Quoted passage:
-=-=-=-=-
Caroline Flint: The first batch of papers were sent to the inquiry team on 15 June. Arrangements are in hand to place these papers on the Department's website. As indicated previously we will be sending papers to the inquiry team at monthly intervals.
Mr. Greg Knight: To ask the Secretary of State for Health what assessment she has made of the potential effects on the health of (a) adults and (b) children of radio waves from home wireless broadband systems; and if she will make a statement. 
Caroline Flint: The independent Advisory Group on Non-ionising Radiation (AGNIR) undertook a comprehensive assessment of radio waves and health in 2003. Its report, entitled Health Effects from Radiofrequency Electromagnetic Fields, was published by the then National Radiological Protection Board (now the Radiation Protection Division of the Health Protection Agency (HPA)). Copies are available in the Library and on the HPA website:
All devices that emit radio waves (such as wireless internet) should be used in compliance with the exposure guidelines published by the International Commission on Non-ionising Radiation Protection (ICNIRP) as specified in the European Recommendation on limiting public exposure to electromagnetic fields (EC/519/1999).
-=-=-=-=-
Source records:

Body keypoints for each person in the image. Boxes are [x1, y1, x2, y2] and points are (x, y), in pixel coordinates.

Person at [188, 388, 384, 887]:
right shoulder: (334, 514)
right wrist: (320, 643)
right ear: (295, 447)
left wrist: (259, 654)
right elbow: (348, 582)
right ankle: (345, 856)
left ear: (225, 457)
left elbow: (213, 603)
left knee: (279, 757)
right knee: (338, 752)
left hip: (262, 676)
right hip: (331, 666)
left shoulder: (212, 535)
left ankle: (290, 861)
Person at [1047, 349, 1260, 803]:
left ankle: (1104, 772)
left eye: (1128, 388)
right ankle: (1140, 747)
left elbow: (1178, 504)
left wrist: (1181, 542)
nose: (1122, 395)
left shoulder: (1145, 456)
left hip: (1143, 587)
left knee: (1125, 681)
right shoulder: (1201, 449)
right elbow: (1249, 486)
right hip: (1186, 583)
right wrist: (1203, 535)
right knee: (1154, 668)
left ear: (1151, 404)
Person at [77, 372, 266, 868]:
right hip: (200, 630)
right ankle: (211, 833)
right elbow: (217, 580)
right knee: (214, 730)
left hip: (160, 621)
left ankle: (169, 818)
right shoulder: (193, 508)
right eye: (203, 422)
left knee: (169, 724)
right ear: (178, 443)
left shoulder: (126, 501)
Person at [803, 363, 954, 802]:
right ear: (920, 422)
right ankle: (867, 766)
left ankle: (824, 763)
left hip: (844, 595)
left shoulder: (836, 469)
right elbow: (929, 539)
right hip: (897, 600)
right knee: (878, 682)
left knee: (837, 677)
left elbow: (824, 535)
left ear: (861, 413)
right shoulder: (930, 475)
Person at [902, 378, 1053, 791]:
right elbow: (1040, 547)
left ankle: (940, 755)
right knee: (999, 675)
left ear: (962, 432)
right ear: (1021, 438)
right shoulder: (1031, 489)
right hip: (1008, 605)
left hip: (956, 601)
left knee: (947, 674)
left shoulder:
-=-=-=-=-
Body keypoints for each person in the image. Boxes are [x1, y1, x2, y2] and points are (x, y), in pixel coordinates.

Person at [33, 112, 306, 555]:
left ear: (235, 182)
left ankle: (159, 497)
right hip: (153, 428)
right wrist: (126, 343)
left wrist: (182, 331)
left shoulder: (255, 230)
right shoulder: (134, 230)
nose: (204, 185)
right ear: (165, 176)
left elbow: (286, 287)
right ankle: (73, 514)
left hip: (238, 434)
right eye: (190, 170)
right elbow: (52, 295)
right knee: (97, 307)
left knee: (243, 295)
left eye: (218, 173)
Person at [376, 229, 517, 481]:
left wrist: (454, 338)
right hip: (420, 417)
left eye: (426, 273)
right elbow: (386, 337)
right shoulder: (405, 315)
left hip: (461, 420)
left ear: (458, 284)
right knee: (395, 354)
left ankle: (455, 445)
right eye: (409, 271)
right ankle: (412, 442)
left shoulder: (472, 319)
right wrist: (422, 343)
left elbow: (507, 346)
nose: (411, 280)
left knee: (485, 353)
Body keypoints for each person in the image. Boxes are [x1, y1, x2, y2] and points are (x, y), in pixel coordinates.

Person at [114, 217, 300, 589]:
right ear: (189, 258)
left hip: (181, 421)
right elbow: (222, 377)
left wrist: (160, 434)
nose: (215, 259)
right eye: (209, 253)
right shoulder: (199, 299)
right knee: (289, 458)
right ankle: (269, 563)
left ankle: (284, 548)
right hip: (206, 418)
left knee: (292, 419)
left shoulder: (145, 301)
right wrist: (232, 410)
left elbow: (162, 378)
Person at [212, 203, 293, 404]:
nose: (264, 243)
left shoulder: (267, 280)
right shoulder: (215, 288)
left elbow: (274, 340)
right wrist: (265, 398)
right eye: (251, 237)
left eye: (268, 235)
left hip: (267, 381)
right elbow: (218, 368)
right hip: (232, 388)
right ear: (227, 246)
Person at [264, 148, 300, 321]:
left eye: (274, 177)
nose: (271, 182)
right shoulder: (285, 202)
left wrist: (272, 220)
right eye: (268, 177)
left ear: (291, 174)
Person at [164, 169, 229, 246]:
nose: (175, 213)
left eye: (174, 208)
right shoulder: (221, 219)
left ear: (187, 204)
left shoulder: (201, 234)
-=-=-=-=-
Tasks for this exercise:
[1] List every acronym that the parliamentary question-and-answer text introduces in parentheses, each with the full name it stands for.
[2] Resume the parliamentary question-and-answer text on radio waves and health from the point where it stops.

Answers:
[1]
- AGNIR: Advisory Group on Non-ionising Radiation
- HPA: Health Protection Agency
- ICNIRP: International Commission on Non-ionising Radiation Protection

[2]
There is no consistent evidence to date that WiFi and wireless local area networks adversely affect the health of the general population. The signals are very low power, typically 0.1 watt (100 milliwatts) in both the computer and the router (access point) and the results so far show exposures are well within internationally accepted (ICNIRP) guidelines. Based on current knowledge and experience, radio frequency (RF) exposures from WiFi are likely to be lower than those from mobile phones. Also, the frequencies used in WiFi are broadly the same as those from traditional RF applications.
Mr. Amess: To ask the Secretary of State for Health what assessment she has made of the impact of (a) existing NHS deficits on the take up of treatment approved by the National Institute for Health and Clinical Excellence for use in lymphatic cancer and (b) (i) payment by results and (ii) practice based commissioning on the availability of these treatments. 
Andy Burnham: It is the responsibility of primary care trusts (PCTs) and strategic health authorities to analyse their local situation and develop plans, in liaison with their local national health service trusts and primary care providers, to deliver high quality NHS services.
PCTs are under a legal requirement to fund the provision of treatments within three months of a positive National Institute for Health and Clinical Excellence (NICE) appraisal being finalised. PCTs should use their best endeavours to ensure that any new treatments recommended by NICE are available as soon as possible after publication of final guidance. If it is possible for PCTs to make the necessary arrangements without using the full three month period then they should do so.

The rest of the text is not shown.